Before any mining is done on Web usage data, sequences of page references must be grouped into logical units representing Web transactions or user sessions. A user session is all of the page references made by a user during a single visit to a site. Identifying user sessions is similar to the problem of identifying individual users, as discussed above. A transaction differs from a user session in that the size of a transaction can range from a single page reference to all of the page references in a user session, depending on the criteria used to identify transactions. Unlike traditional domains for data mining, such as point of sale databases, there is no convenient method of clustering page references into transactions smaller than an entire user session. This problem has been addressed in [CMS97] and [CPY96].
[CMS97] assumes that each page reference is used for either navigation purposes to get to another page, or information content purposes. Two types of transactions are defined. The first type is navigation-content, where each transaction consists of a single content reference and all of the navigation references in the traversal path leading to the content reference. These transactions can be used to mine for path traversal patterns. The second type of transaction is content-only, which consists of all of the content references for a given user session. These transactions can be used to discover associations between the content pages of a site. A given page reference is classified as either navigational or content, based on the time spent on the page. This kind of "page typing" is further delineated in [PPR96], where various page types such as index pages, personal home pages, etc. are used in the discovery of user patterns.

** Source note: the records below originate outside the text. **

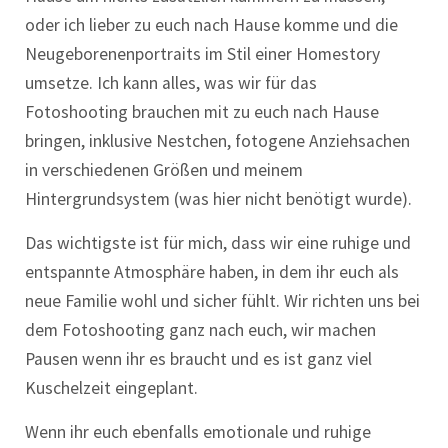
oder ich lieber zu euch nach Hause komme und die
Neugeborenenportraits im Stil einer Homestory
umsetze. Ich kann alles, was wir für das
Fotoshooting brauchen mit zu euch nach Hause
bringen, inklusive Nestchen, fotogene Anziehsachen
in verschiedenen Größen und meinem
Hintergrundsystem (was hier nicht benötigt wurde).
Das wichtigste ist für mich, dass wir eine ruhige und
entspannte Atmosphäre haben, in dem ihr euch als
neue Familie wohl und sicher fühlt. Wir richten uns bei
dem Fotoshooting ganz nach euch, wir machen
Pausen wenn ihr es braucht und es ist ganz viel
Kuschelzeit eingeplant.
Wenn ihr euch ebenfalls emotionale und ruhige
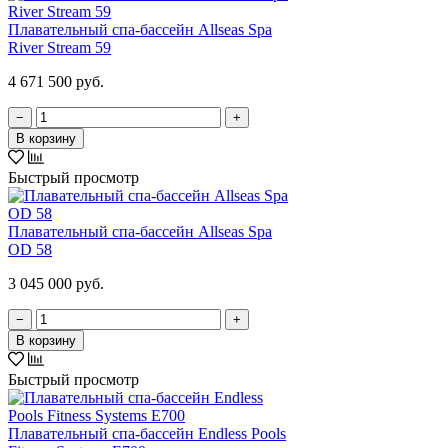
Плавательный спа-бассейн Allseas Spa
River Stream 59
4 671 500 руб.
−
+
В корзину
Быстрый просмотр
Плавательный спа-бассейн Allseas Spa
OD 58
3 045 000 руб.
−
+
В корзину
Быстрый просмотр
Плавательный спа-бассейн Endless Pools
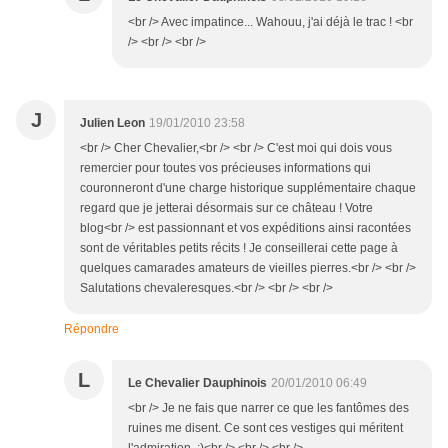
<br /> Avec impatince... Wahouu, j'ai déjà le trac ! <br
/> <br /> <br />
J
Julien Leon
19/01/2010 23:58
<br /> Cher Chevalier,<br /> <br /> C'est moi qui dois vous
remercier pour toutes vos précieuses informations qui
couronneront d'une charge historique supplémentaire chaque
regard que je jetterai désormais sur ce château ! Votre
blog<br /> est passionnant et vos expéditions ainsi racontées
sont de véritables petits récits ! Je conseillerai cette page à
quelques camarades amateurs de vieilles pierres.<br /> <br />
Salutations chevaleresques.<br /> <br /> <br />
Répondre
L
Le Chevalier Dauphinois
20/01/2010 06:49
<br /> Je ne fais que narrer ce que les fantômes des
ruines me disent. Ce sont ces vestiges qui méritent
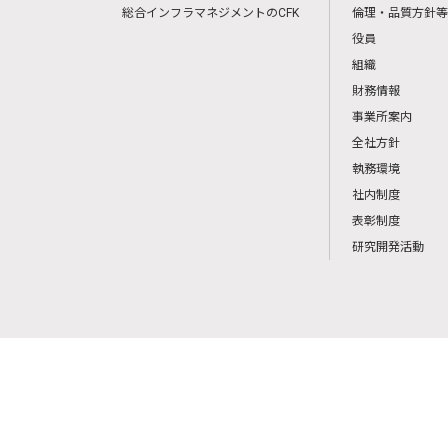
総合インフラマネジメントのCFK
倫理・品質方針等
役員
組織
財務情報
事業所案内
全社方針
執務環境
社内制度
表彰制度
研究開発活動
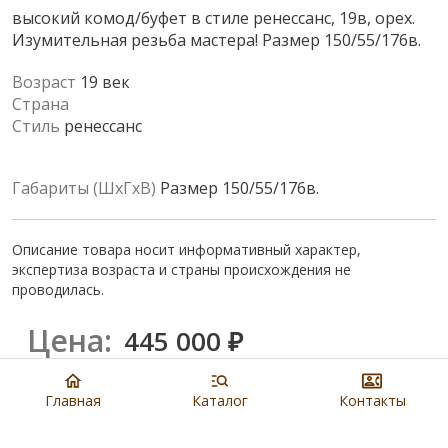
высокий комод/буфет в стиле ренессанс, 19в, орех.
Изумительная резьба мастера! Размер 150/55/176в.
Возраст
19 век
Страна
Стиль
ренессанс
Габариты (ШхГхВ)
Размер 150/55/176в.
Описание товара носит информативный характер,
экспертиза возраста и страны происхождения не
проводилась.
Цена:
445 000
₽
Купить
Главная
Каталог
Контакты
8 901 279 19 19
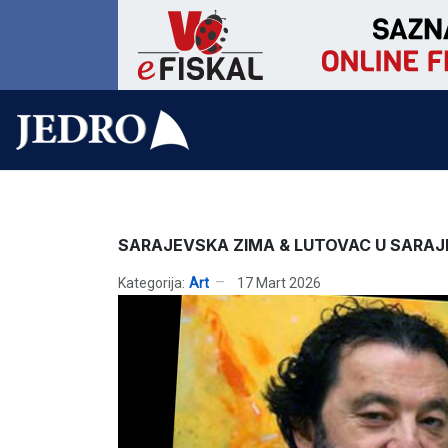
SARAJEVSKA ZIMA & LUTOVAC U SARAJ
Kategorija:
Art
17 Mart 2026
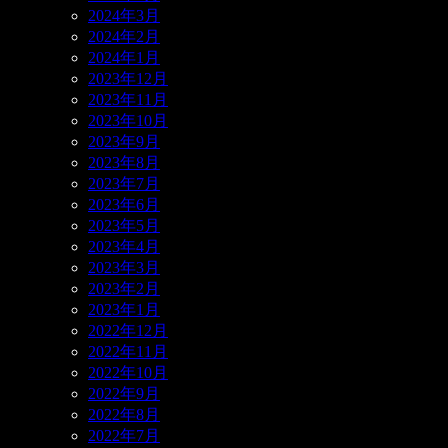
2024年3月
2024年2月
2024年1月
2023年12月
2023年11月
2023年10月
2023年9月
2023年8月
2023年7月
2023年6月
2023年5月
2023年4月
2023年3月
2023年2月
2023年1月
2022年12月
2022年11月
2022年10月
2022年9月
2022年8月
2022年7月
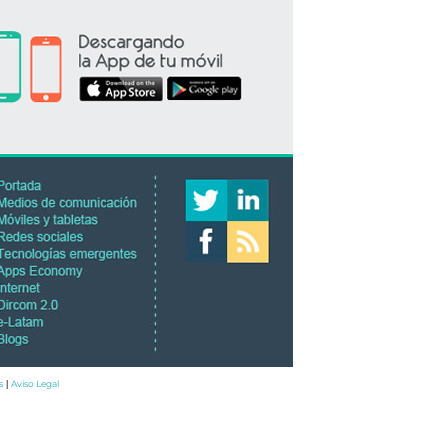
s
Aviso Legal
|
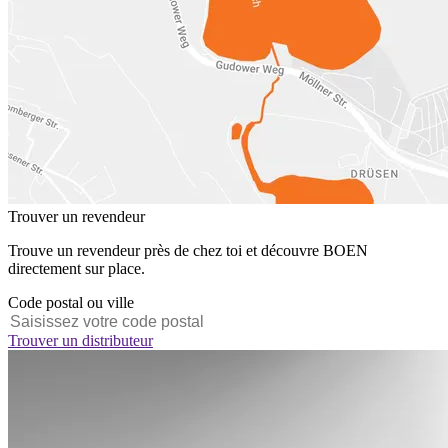
Trouver un revendeur
Trouve un revendeur près de chez toi et découvre BOEN
directement sur place.
Code postal ou ville
Trouver un distributeur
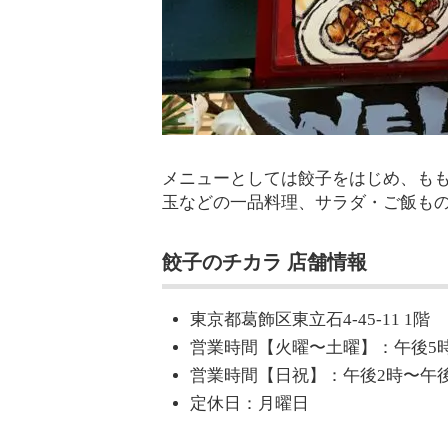
メニューとしては餃子をはじめ、も
玉などの一品料理、サラダ・ご飯も
餃子のチカラ 店舗情報
東京都葛飾区東立石4-45-11 1階
営業時間【火曜〜土曜】：午後5時
営業時間【日祝】：午後2時〜午後
定休日：月曜日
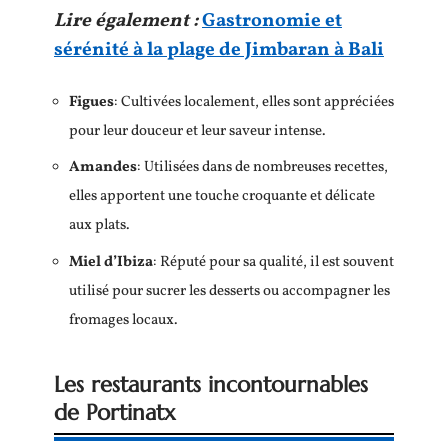
Lire également :
Gastronomie et
sérénité à la plage de Jimbaran à Bali
Figues
: Cultivées localement, elles sont appréciées
pour leur douceur et leur saveur intense.
Amandes
: Utilisées dans de nombreuses recettes,
elles apportent une touche croquante et délicate
aux plats.
Miel d’Ibiza
: Réputé pour sa qualité, il est souvent
utilisé pour sucrer les desserts ou accompagner les
fromages locaux.
Les restaurants incontournables
de Portinatx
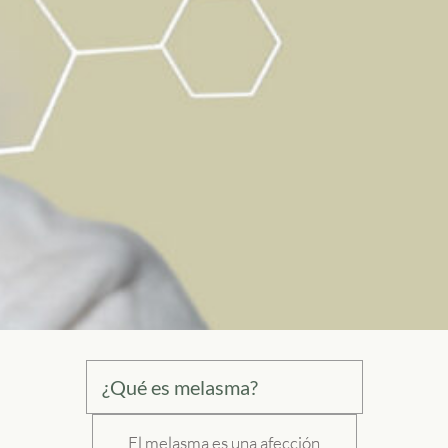
¿Qué es melasma?
El melasma es una afección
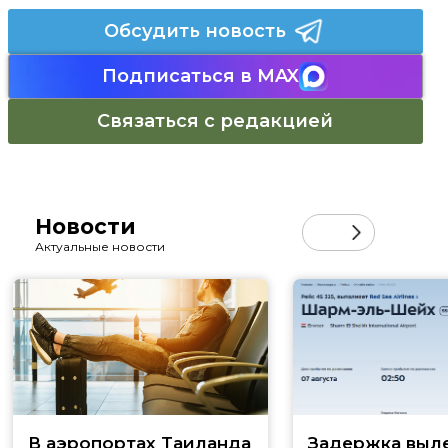
Обсудить новость
Подписаться в MAX
Связаться с редакцией
Новости
Актуальные новости
В аэропортах Таиланда
Задержка выл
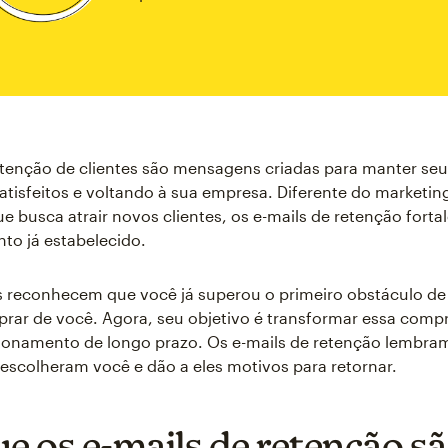
etenção de clientes são mensagens criadas para manter seu
atisfeitos e voltando à sua empresa. Diferente do marketi
ue busca atrair novos clientes, os e-mails de retenção fort
to já estabelecido.
s reconhecem que você já superou o primeiro obstáculo de
ar de você. Agora, seu objetivo é transformar essa comp
onamento de longo prazo. Os e-mails de retenção lembram
 escolheram você e dão a eles motivos para retornar.
ue os e-mails de retenção s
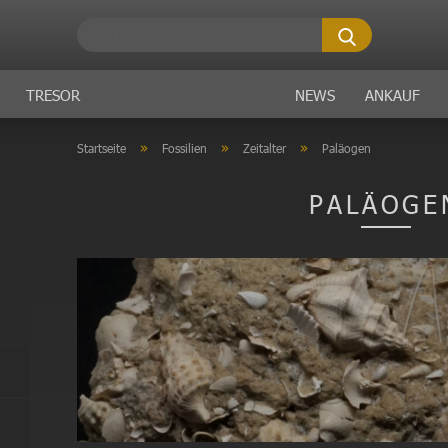
Suche...
TRESOR
NEWS
ANKAUF
»
»
»
Startseite
Fossilien
Zeitalter
Paläogen
PALÄOGE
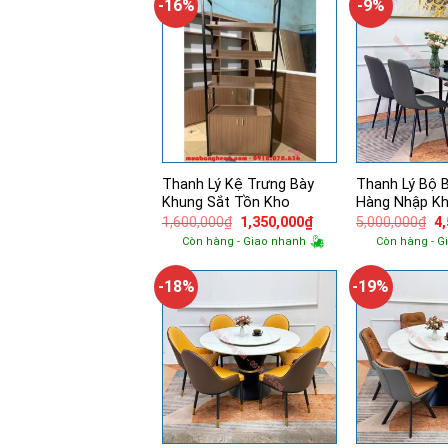
-16%
-9%
Thanh Lý Kệ Trưng Bày
Thanh Lý Bộ 
Khung Sắt Tồn Kho
Hàng Nhập K
Giá
Giá
Gi
1,600,000
₫
1,350,000
₫
5,000,000
₫
4
gốc
hiện
g
Còn hàng - Giao nhanh
Còn hàng - G
là:
tại
là:
1,600,000₫.
là:
5,
1,350,000₫.
-18%
-19%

[CPY96] defines the concept of maximal forward reference in order to identify transactions. Each transaction is defined to be the set of pages in the path from the first page in the log for a user up the page before a backward reference is made. A new transaction is started when the next forward reference is made. A forward reference is defined to be a page not already in the set of pages for the current transaction. Similarly, a backward reference is defined to be a page that is already contained in the set of pages for the current transaction. For example, an access sequence of A B C D C B E F E G would be broken into three transactions, i.e. A B C D, A B E F, and A B E G. The transactions created with this algorithm are similar to the navigation-content transactions of [CMS97] and can be used to mine for path traversal patterns.